Fact: You do NOT need to remove the home from your Revocable Living Trust in order to close on a Reverse Mortgage. Many lenders will tell you to remove it temporarily from the Trust while they work. That is lazy thinking by them and may put you (and your estate) in a hazardous position.
Fact: The “Reverse for Purchase” program has been around for years. However, most people (including many experienced real estate professionals) do not know how to buy a home with a Reverse Mortgage.
With no monthly payments, qualifying is straightforward. Rely on us as your local experts to learn more or to have us speak at your next function. Click here for more information.
Fact: The money produced by a Reverse Mortgage does NOT affect Social Security or Medicare. In fact, some seniors think outside the box and temporarily use a Reverse Mortgage Strategy to delay their Social Security benefits. This can significantly increase their government benefits in the future.
However, if you are on Medicaid, speak your Medicaid Counselor to learn if your benefits will be affected. A Reverse Mortgage can still be established and will change your life, but we need to set up the loan terms carefully and can work with the Medicaid Counselor or Administrator.
Fact: Many lenders won’t lend on Manufactured Homes. We do! With about half the homes in New Mexico classified as a Manufactured Home, it would be a shame if we didn’t.
The double-wide home must be on a permanent foundation and there are other guidelines that apply. We have an entire web page dedicated to the intricacies and recommend you check it out. Click here to open the Manufactured Homes in New Mexico page.

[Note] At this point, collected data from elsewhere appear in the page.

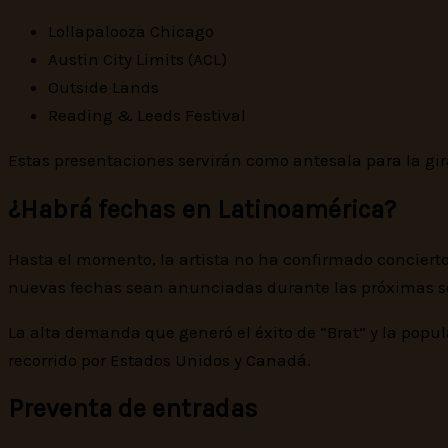
Lollapalooza Chicago
Austin City Limits (ACL)
Outside Lands
Reading & Leeds Festival
Estas presentaciones servirán como antesala para la gira
¿Habrá fechas en Latinoamérica?
Hasta el momento, la artista no ha confirmado conciert
nuevas fechas sean anunciadas durante las próximas 
La alta demanda que generó el éxito de “Brat” y la popul
recorrido por Estados Unidos y Canadá.
Preventa de entradas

Fact: If your partner is in a nursing home or assisted living facility, you have concerns… emotional and financial. A Reverse Mortgage may ease the financial obligation incurred each month and help you sleep better at night.
Fact: Receiving money monthly is only one way you can receive money. You may also receive it in the form of a Line of Credit where funds are dispensed only when you want it and for the amount you want. Finally, you may receive funds in a “lump sum” distribution.
Or, if you can’t decide… You have the option to combine the 3 methods of disbursement!
Finally, one of the greatest features about a Reverse Mortgage, is that you have the ability to make changes at any time in the future. The program is incredibly flexible and you are able to manipulate the terms after closing whenever you want.
Fact: Generally, the proceeds are tax-free!
Think of it this way… You worked hard for many years to build equity in your home. The money you used to buy your home was already taxed. So, all you are doing is pulling your own money back out of the home.
Your situation may be unique or you may be receiving other benefits (such as Medicaid) that could be affected, so we always recommend checking with your tax, financial or benefits advisors. Rely on local experts to learn more or to have us speak at your next function.
Fact: Upon the death of the last person on the Reverse Mortgage, the home does pass on to whomever you’ve chosen to inherit the property. Your heir(s) will then decide if they want to refinance to keep the home or sell it and keep the proceeds.
Fact: As long as you are paying the property taxes, homeowners insurance, maintaining the home and living in it as your primary residence, there is no time limit as to how long you can stay in the home.
Fact: Rest easy… A Reverse Mortgage is a “non-recourse” loan and is insured by the government.
Simply, no one is responsible for any amount over the value of the home. If the bank takes a loss on the transaction, they submit a claim to HUD / FHA to be reimbursed.